The tyres on my Unimog are really quite pricey, so there is a large market for second hand ones. This is more common in the US and Europe as there aren't many people in the UK running these sizes. One fairly common thread to this market is of course you don't know the history of the tyre. Is it being sold off due to some high speed impact? 
Many machines like mine do a fairly low mileage, so I can see some tyres coming available from people who after a year or two want either a better road tyre, or indeed the 50mph rated tractor tyre from Michelin that are even more pricey again, but you never know.

Anyhow, there are a fair number of blowouts from such tyres which, as far as I've seen, are described as coming from a previous impact some time before damaging it internally, not being visible though, prior to bang.
And, having worked for some years in the returns department of a Costco, all tyres (as far as I remember!) returned by irate customers ended up being described as "kerbed" from the technical investigation.

Is the sidewall or tread the bit that bursts, or the bead where it seats on the wheel? How would tyre fitting damage any part other than the bead, assuming the tyre size is approved for that rim?

Do you routinely bump up a kerb outside your house? Are you sure you've not hit something on the motorway without noticing, unfortunately twice perhaps?!

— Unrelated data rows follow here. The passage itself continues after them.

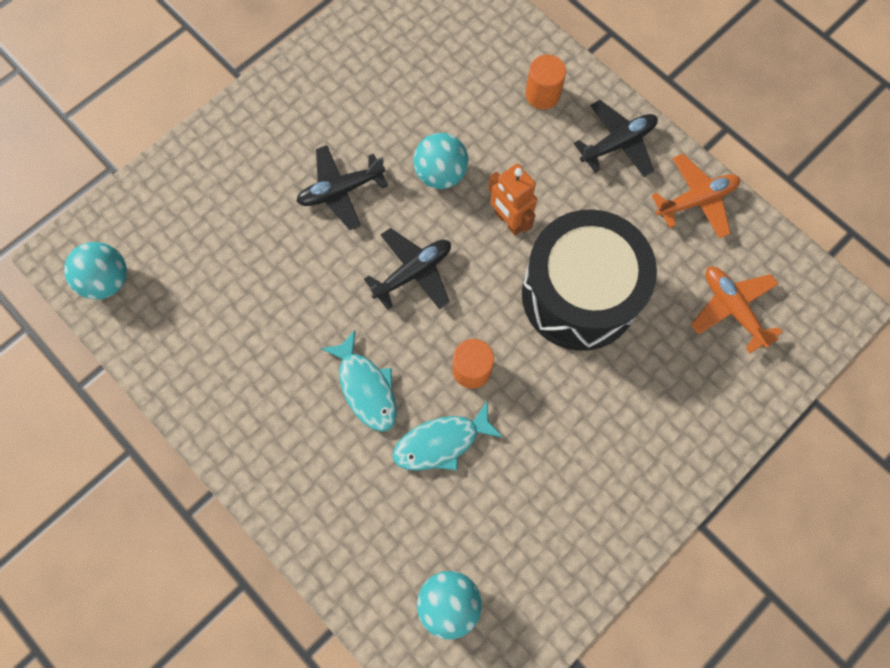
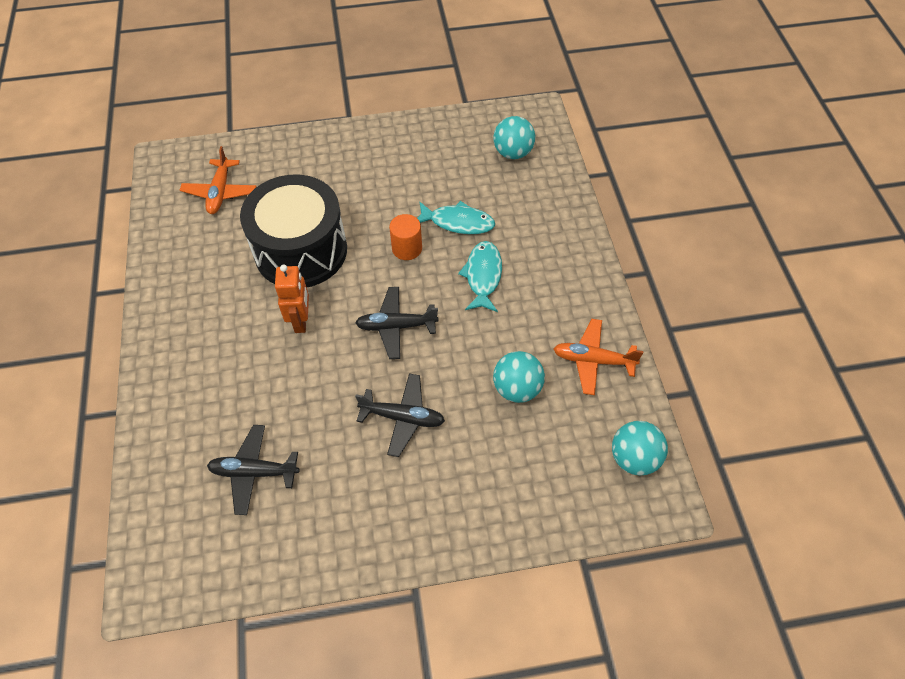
camera: 145 degrees left, 15 degrees down
turquoise ball [413,133,468,189] -> turquoise ball moved to [493,351,545,403]
orange cylinder [525,55,566,109] -> none
black plane [574,100,658,177] -> black plane moved to [207,425,300,515]
orange plane [651,154,740,239] -> orange plane moved to [554,319,644,395]

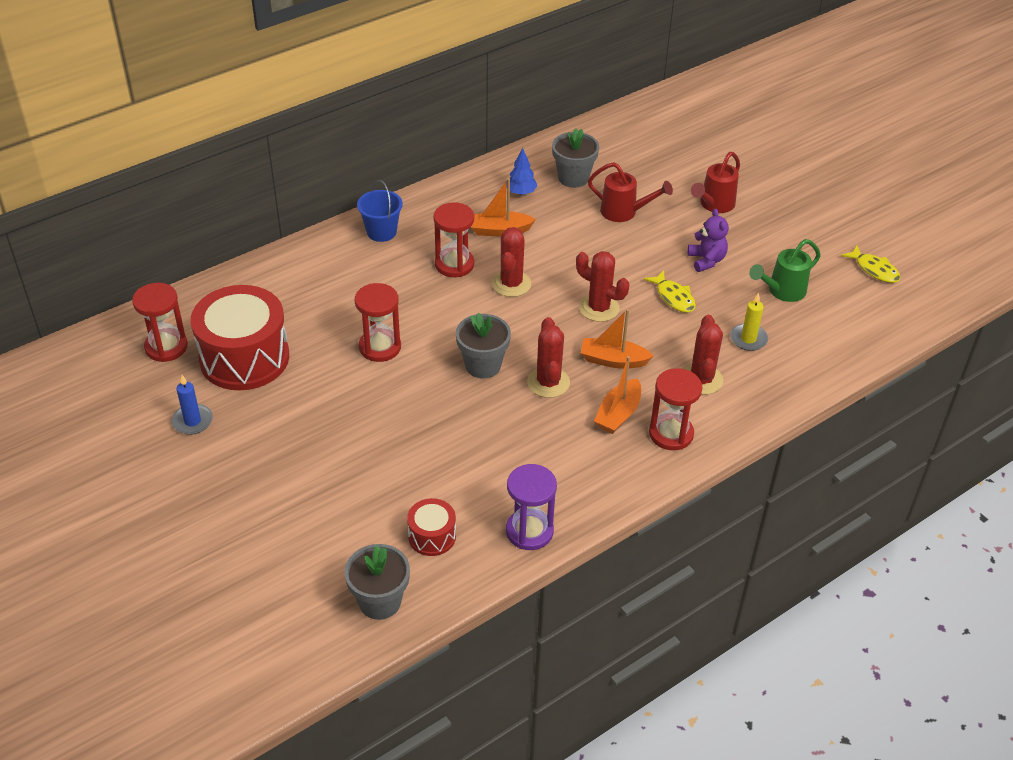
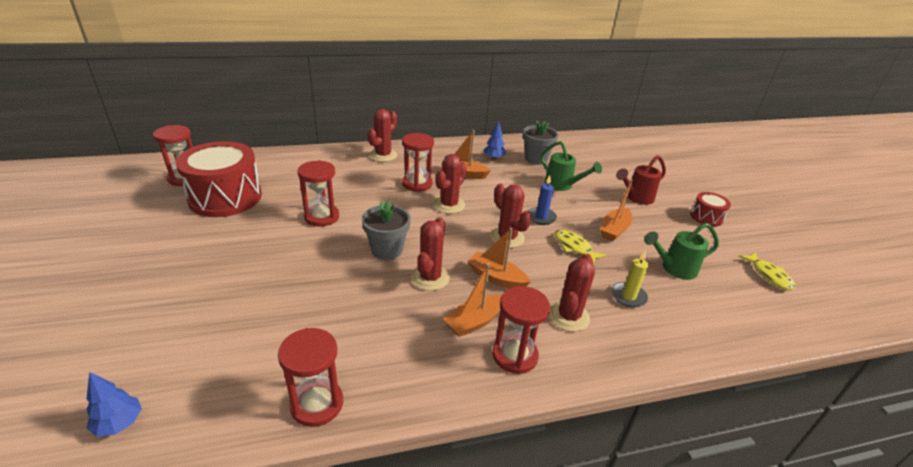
camera: 20 degrees right, 10 degrees down
blue candle [172,375,213,435] -> blue candle moved to [528,175,557,225]
grey flower pot [344,544,410,620] -> blue tree [86,372,142,437]
blue bucket [357,180,403,242] -> red cactus [368,109,397,162]
red drum [407,498,456,556] -> red drum moved to [690,192,731,226]
purple hourglass [506,464,557,550] -> red hourglass [278,328,343,427]
red watering can [588,162,673,222] -> green watering can [540,141,602,191]
yellow fish [644,270,696,313] -> yellow fish turned 150 degrees clockwise [555,230,607,263]
purple teddy bear [688,208,729,272] -> orange boat [600,179,633,242]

In your shoes I'd probably still change them all though, fitted by someone else or will you have peace of mind!?!


----------



## SteveandSue (Aug 25, 2008)

Thanks Grizlyj for your suggestions - yep - impact could well be the cause - but - first blow out was after just a few miles - and vehicle was parked outside on the drive - so can't count that as a cause really - possibly hit something on motorway - but don't think so - never saw anyhting and no external damage- And - no we don't bump up anywhere on the kerbs if we can possibly avoid it - 
Anyway - a satisfactory solution has ben found - Tyre dealership are long standing company and have come up with a satisfactory solution - they suspect that damage may have been caused by one of their fitters - 
I did e mail continental- they will look at tyres at no cost if dealer sends them - though they suggest that this type of repeated failure is rare and pronbably damage on fitting is likely cause
Thanks again for all comments - quite helpfu to get other peoples views - best part of this site i thnk
Steve


----------



## yozz (Jan 18, 2009)

Make sure they fit new valves as well as new tyres. I had 3 valves go on tyres that were otherwise fine. A fiver for a new valve would have made all the difference...


----------



## zulurita (May 9, 2005)

Mine are continental tyres 225 if I remember correctly. I tend to have them at 75 psi I think 5.5 bar is too high. my mh is 4 ton.


----------



## tyreman1 (Apr 18, 2008)

It has to be a fitting fault .....in all my years in the motor trade i have never known one tyre blow out as you described let alone two...when these tyres were refitted they have definitely have had the rims ripped allowing air to slowly creep between the sidewall plies of the tyre (that why the tyre company replaced the 1st one for you).Regardless of the make be it a budget or a michelin tyres just dont blow out for no reason...i have noticed on quite a few forums the reluctance to fit a budget tyre eg hankook or wanli etc but if its reinforced or has the correct ply rating i dont see any problems especially as most motorhome tyres are changed due to perishing rather than wearing out....have your other tyres checked for fitting damage asap


----------



## teemyob (Nov 22, 2005)

*Finally*



tyreman1 said:


> It has to be a fitting fault .....in all my years in the motor trade i have never known one tyre blow out as you described let alone two...when these tyres were refitted they have definitely have had the rims ripped allowing air to slowly creep between the sidewall plies of the tyre (that why the tyre company replaced the 1st one for you).Regardless of the make be it a budget or a michelin tyres just dont blow out for no reason...i have noticed on quite a few forums the reluctance to fit a budget tyre eg hankook or wanli etc but if its reinforced or has the correct ply rating i dont see any problems especially as most motorhome tyres are changed due to perishing rather than wearing out....have your other tyres checked for fitting damage asap


Nice to hear someone who does not slate budget tyres.


----------



## SteveandSue (Aug 25, 2008)

Thanks for your reply tyreman - I thought that there was something more than just tyre pressures - or loading etc etc - I am now fairly certain that the expanation was damage when fitting - 
On a positive note company that fitted them are sorting it - which makes a refreshing change 
Steve


----------



## Jagman (Feb 16, 2008)

Hi Steve

This may be too obvious, apologies if it is  , but are the rims OK? In my first mhing era 30+ years ago with a campervan we had tyres rapidly deflate (not exactly blow out) twice and it turned out that the rims on two wheels were imperfect enough to allow air to escape under certain cornering loads. Once this process began it all happened very quickly as the softening tyre lost all its air and came off the rim. I remember the fitter recommending cheap solutions: 1. fit an inner tube in tyres on dodgy rims (typical pre-Health and Safety solution  ) or 2. get second hand replacement wheels (actually not at all cheap in those days  ).

Just a thought.

Hope you solve it.

Best wishes

Jagman


----------